Cet héritage humain a guidé Monique Dubreuil dans ses jugements pendant toute sa carrière.

«Quand on est à la Chambre de la jeunesse et qu'on vit les difficultés, les problèmes familiaux qui sont les problèmes les plus personnels, on ne peut qu'être imprégné d'humanité, explique la juge en chef Elizabeth Corte. Monique Dubreuil était une personne éminemment humaine. Elle voyait toujours l'humain d'abord.»

Fin de carrière

Lorsque la juge Dubreuil a condamné deux jeunes hommes d'origine haïtienne à 18 mois d'emprisonnement avec sursis et 100 heures de travaux communautaires en 1998, beaucoup ont pensé que l'humanité était poussée trop loin.

Dans l'appartement qu'ils partageaient, les deux accusés avaient violé une jeune fille rencontrée dans un bar. La juge Dubreuil avait jugé que le contexte culturel était un facteur atténuant dans cette cause.

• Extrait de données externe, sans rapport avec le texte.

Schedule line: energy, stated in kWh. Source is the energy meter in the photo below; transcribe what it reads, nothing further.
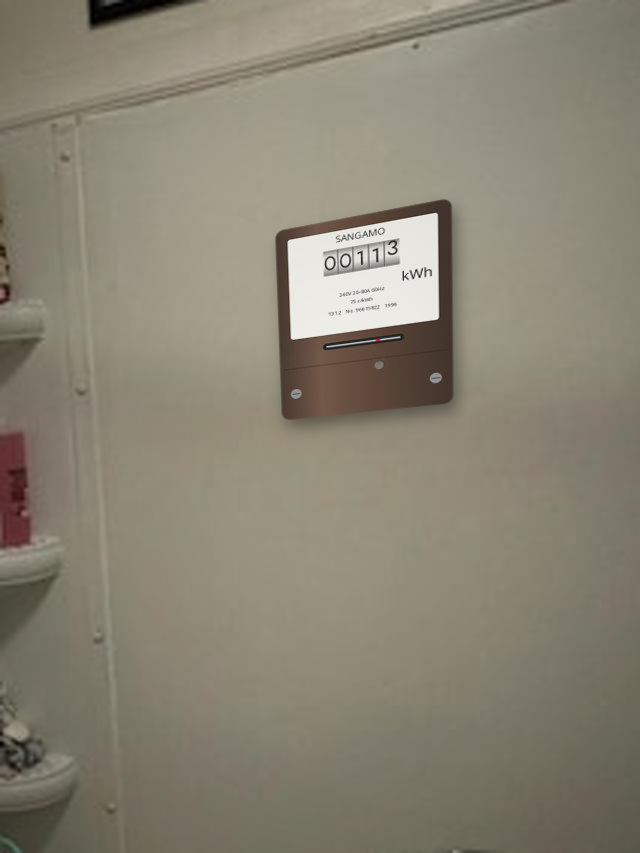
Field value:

La sentence était clémente, alors qu'un viol est passible d'un maximum de 14 ans de prison. Le sursis, qui venait de faire son apparition en 1996, permettait aux deux jeunes hommes de purger leur peine en collectivité. À l'époque, l'efficacité de la prison était remise en doute et on recherchait des alternatives à l'incarcération. Surtout pour une première offense, comme c'était le cas.

L'histoire avait fait un tollé dans les médias. C'est cette affaire tristement célèbre qui a clos la brillante carrière de la juge Dubreuil.

«C'était une battante et une travailleuse acharnée, dit son fils Benoît Dubreuil. Ma mère a eu une carrière exemplaire, mais a eu aussi des moments difficiles. Toutefois, elle était forte et savait se relever.»

Monique Dubreuil a pris sa retraite à la fin 1998. Elle l'a passée dans sa maison de campagne de Vaudreuil-sur-le-Lac, à lire et à voyager un peu partout dans le monde.

Mme Dubreuil laisse dans le deuil quatre enfants, feue Madeleine, François, Benoît et Marie-José. Elle était l'épouse de feu Robert Dubreuil dont elle gardé le nom toute sa vie, et de feu le juge Jean-Paul Geoffroy de la Cour du Québec également.